Ingenieros del Instituto Tecnológico de Massachusetts (MIT) han dado un paso que podría revolucionar el concepto de lo posible en el mundo de los vehículos eléctricos. Su nuevo desarrollo es una batería capaz de proporcionar hasta 1.600 kilómetros de autonomía con una sola carga. Para crear esta batería se emplearon materiales habituales y ampliamente disponibles, lo que de inmediato captó la atención de fabricantes y expertos de la industria automotriz.
En lugar del clásico litio y cobalto, considerados desde hace tiempo el estándar en baterías modernas, el equipo del MIT apostó por una combinación de aluminio, azufre y sales. Este enfoque permitió no solo reducir costes, sino también aumentar la seguridad: la batería es resistente a impactos y prácticamente inmune a incendios. Las primeras pruebas evidenciaron que incluso bajo cargas ultrarrápidas los elementos mantienen sus propiedades y no pierden capacidad tras cientos de ciclos.
Tecnología Electrode-to-Pack
El elemento clave de esta innovación fue la tecnología Electrode-to-Pack (ETOP), que elimina la necesidad de dividir la batería en celdas individuales. Ahora, cada módulo de la batería cumple varias funciones a la vez, lo que reduce significativamente las llamadas “zonas muertas” dentro del sistema. Gracias a ello, se logró un diseño mucho más compacto y una mayor eficiencia en el aprovechamiento del espacio interno.
La tecnología ETOP ofrece una densidad de almacenamiento de energía récord, casi un 50% superior a las actuales baterías de iones de litio. Esto significa que los vehículos eléctricos equipados con estas baterías podrán recorrer distancias mucho mayores sin necesidad de recarga, y además las baterías serán más ligeras y baratas de fabricar.
Ahorro y accesibilidad
Una de las principales ventajas de la nueva batería es su coste. Según los expertos, fabricar una batería de este tipo es aproximadamente seis veces más barato que producir las de iones de litio. Esto abre la puerta a la adopción masiva de vehículos eléctricos, ya que la reducción del precio de un componente clave puede hacer que el transporte ecológico sea accesible para mucha más gente.
Además, la eliminación del uso de metales raros y caros reduce la dependencia de mercados de materias primas inestables y disminuye el impacto ambiental de la producción. Los ingenieros del MIT aseguran que su batería no solo es más segura, sino también más fácil de reciclar, algo especialmente importante para el futuro desarrollo del sector.
Perspectivas industriales
El desarrollo se lleva a cabo en colaboración con la empresa 24M Technologies, especializada en soluciones innovadoras de almacenamiento energético. Junto al MIT, ya han realizado varias pruebas exitosas y se preparan para escalar la producción.

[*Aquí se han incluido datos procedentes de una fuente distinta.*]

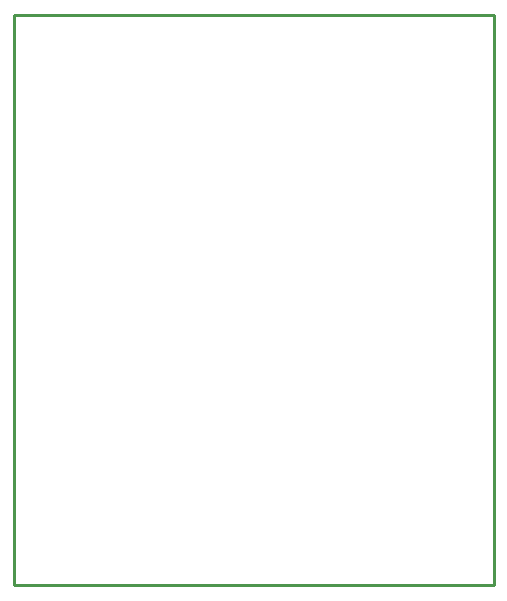
<source format=gbo>
%FSLAX25Y25*%
%MOIN*%
G70*
G01*
G75*
G04 Layer_Color=9218505*
%ADD10R,0.04134X0.01575*%
%ADD11R,0.03937X0.03740*%
%ADD12R,0.03740X0.03937*%
%ADD13O,0.02756X0.05118*%
%ADD14R,0.02756X0.05118*%
%ADD15R,0.10039X0.09055*%
%ADD16R,0.04488X0.05512*%
%ADD17R,0.07874X0.06496*%
%ADD18C,0.02000*%
%ADD19C,0.01500*%
%ADD20C,0.01000*%
%ADD21C,0.06000*%
%ADD22C,0.08700*%
%ADD23C,0.12500*%
%ADD24C,0.05000*%
%ADD25C,0.00799*%
%ADD26C,0.00984*%
%ADD27C,0.00787*%
%ADD28C,0.00700*%
%ADD29C,0.00800*%
%ADD30R,0.04534X0.01975*%
%ADD31R,0.04337X0.04140*%
%ADD32R,0.04140X0.04337*%
%ADD33O,0.03156X0.05518*%
%ADD34R,0.03156X0.05518*%
%ADD35R,0.10439X0.09455*%
%ADD36R,0.04888X0.05912*%
%ADD37R,0.08274X0.06896*%
%ADD38C,0.09100*%
%ADD39C,0.12900*%
%ADD40C,0.05400*%
D20*
X0Y190000D02*
X160000D01*
Y0D02*
Y190000D01*
X0Y0D02*
X160000D01*
X0D02*
Y190000D01*
M02*

</source>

Según afirman, la nueva tecnología permitirá que los vehículos eléctricos compitan con los convencionales no solo en sostenibilidad, sino también en precio.
Si baterías con estas características llegan al mercado, podrían desencadenar un auténtico auge de los coches eléctricos. Los fabricantes podrán ofrecer vehículos con mayor autonomía y carga rápida, mientras que los consumidores ahorrarán en uso y mantenimiento.

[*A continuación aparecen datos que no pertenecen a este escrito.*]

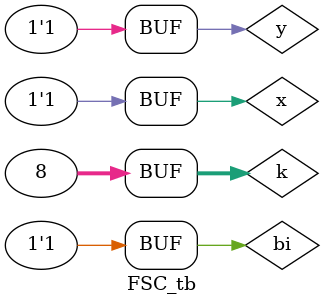
<source format=v>
module FSC(
    input bi, x, y, 
    output z, bo 
);
    assign z = x ^ y ^ bi;
    assign bo = (~x & y) | (~x & bi) | (y & bi);
endmodule

module FSC_tb;
    reg bi, x, y;
    wire z, bo;

    FSC inst(.bi(bi), .x(x), .y(y), .z(z), .bo(bo));

    initial begin
        $display("bi\tx\ty\t|\tbo\tz");
        $monitor("%b\t%b\t%b\t|\t%b\t%b", bi, x, y, bo, z);
    end

    integer k;
    initial begin
        {bi, x, y} = 0;
        for ( k = 1 ; k < 8 ; k = k+1)
            #10 {bi, x, y} = k;
    end
endmodule
</source>
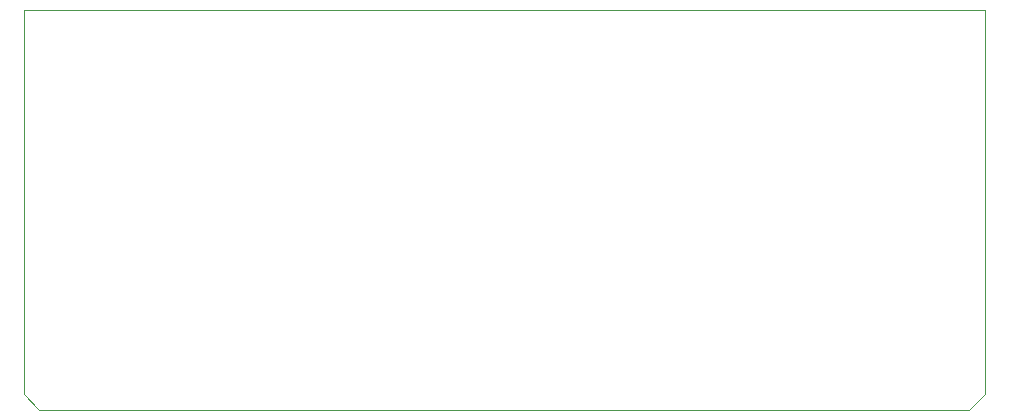
<source format=gbr>
G04 #@! TF.GenerationSoftware,KiCad,Pcbnew,(5.1.5)-3*
G04 #@! TF.CreationDate,2021-09-16T15:53:37+03:00*
G04 #@! TF.ProjectId,ISARPiv2,49534152-5069-4763-922e-6b696361645f,rev?*
G04 #@! TF.SameCoordinates,Original*
G04 #@! TF.FileFunction,Profile,NP*
%FSLAX46Y46*%
G04 Gerber Fmt 4.6, Leading zero omitted, Abs format (unit mm)*
G04 Created by KiCad (PCBNEW (5.1.5)-3) date 2021-09-16 15:53:37*
%MOMM*%
%LPD*%
G04 APERTURE LIST*
%ADD10C,0.050000*%
G04 APERTURE END LIST*
D10*
X170650000Y-60000000D02*
X89350000Y-60000000D01*
X170650000Y-86200000D02*
X170650000Y-60000000D01*
X170650000Y-92500000D02*
X170650000Y-86200000D01*
X169350000Y-93800000D02*
X170650000Y-92500000D01*
X90600000Y-93800000D02*
X169350000Y-93800000D01*
X89350000Y-92500000D02*
X89350000Y-60000000D01*
X90600000Y-93800000D02*
X89350000Y-92500000D01*
M02*

</source>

El futuro de los coches eléctricos
La aparición de baterías de nueva generación puede marcar un antes y un después en toda la industria automovilística. Los fabricantes de Estados Unidos y Europa ya siguen de cerca los avances del MIT, ya que la competencia con las empresas chinas, que desarrollan activamente sus propias tecnologías, se vuelve cada vez más feroz.
En los próximos años se espera la llegada de los primeros modelos eléctricos de serie con baterías de aluminio y azufre. Esto no solo aumentará la autonomía, sino que hará los coches eléctricos mucho más atractivos para el gran público.
Si no lo sabías, el Instituto Tecnológico de Massachusetts (Massachusetts Institute of Technology, MIT) es una de las principales universidades de investigación del mundo, fundada en 1861 en Cambridge, Massachusetts. El MIT es conocido por sus avances en ingeniería, física y nuevas tecnologías. La empresa 24M Technologies, fundada en 2010, se especializa en soluciones innovadoras de baterías y colabora estrechamente con los principales centros científicos de Estados Unidos.